Sunday, September 17, 2006

(Organic) Milk for the Masses

Organic milk is often the entry point into organic products. This is especially true for mothers of small children. (For example, it was this little kid's first organic), and it's not just Volvo-driving, power-suit wearing moms who want organic for their kids. So Wal-Mart's aggressive entry into the organic milk market -- marked by its announcement that its rolling out its own brand (reported yesterday in the New York Times) should be good news for some consumers.

It's not all dancing in the Wal-Mart aisles, though. Wal-Mart's supplier is Aurora Organic Dairy, which critics consider a feedlot. Critics argue milk from Aurora is weakening the organic brand by failing to provide adequate access to pasture, feeding grains (rather than allow the ruminents to ruminate) and operating what amount to feedlot operations.

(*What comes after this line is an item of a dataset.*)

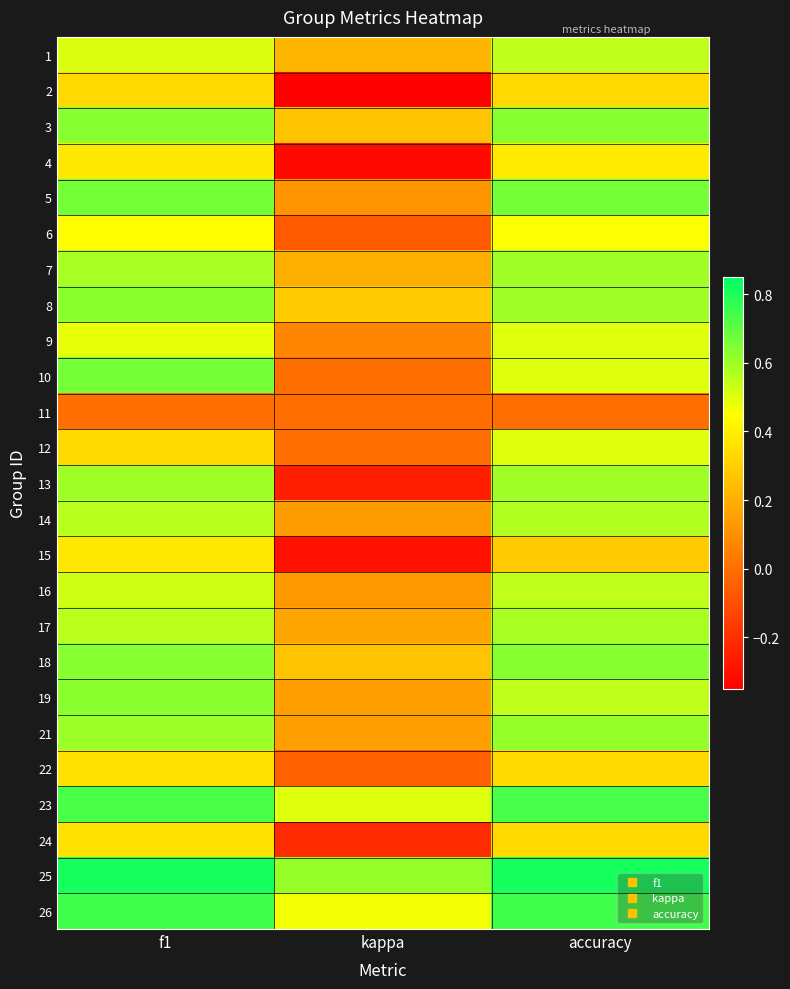

What is the greatest value displayed?

0.8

Michael Pollan (The Omnivore's Dilemma) drew attention to the issue of access to pasture, and to daries like Aurora in his response to an "Open Letter" from Whole Foods CEO John Mackey.

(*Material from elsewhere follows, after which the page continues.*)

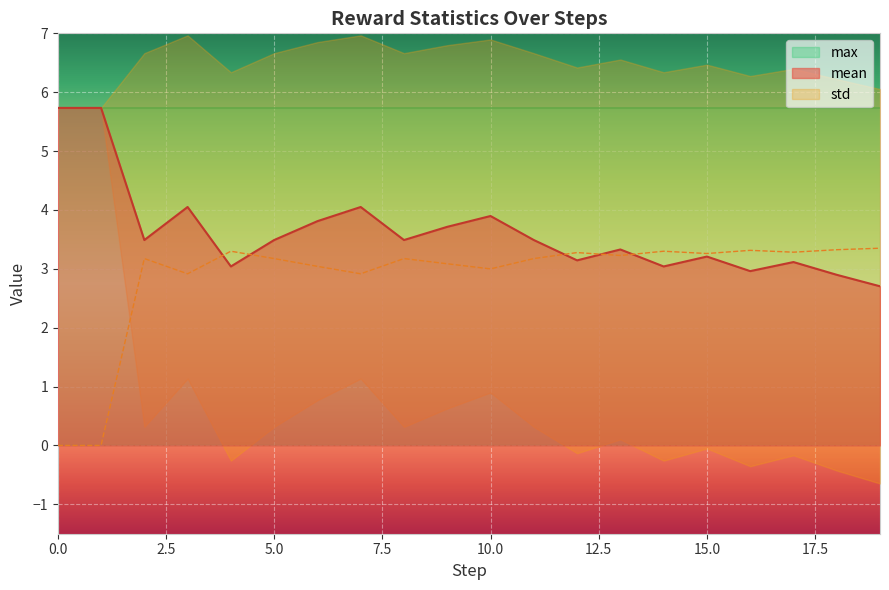

What is the sum of all std values?

57.3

Ag-Law will follow this story for our readers.


Blogger Christopher said...

Morgan, thanks for calling attention to this. The listserv of the Association for the Study of Food and Society has been abuzz with organic milk debates recently. (See Much of the hostility is directed at Horizon Dairy, which provides milk to Whole Foods. I am a bit surprised that serious organic producers have not gone to greater lengths to distinguish their products from those that merely meet the governmental standards (like Horizon's). Wine bottles now tell consumers everything about how the grapes were grown, the conditions of the soil, and the vinification methods (presumably because they think we care), so why don't organic producers tell consumers about all of their practices? At least then consumers could make more informed decisions.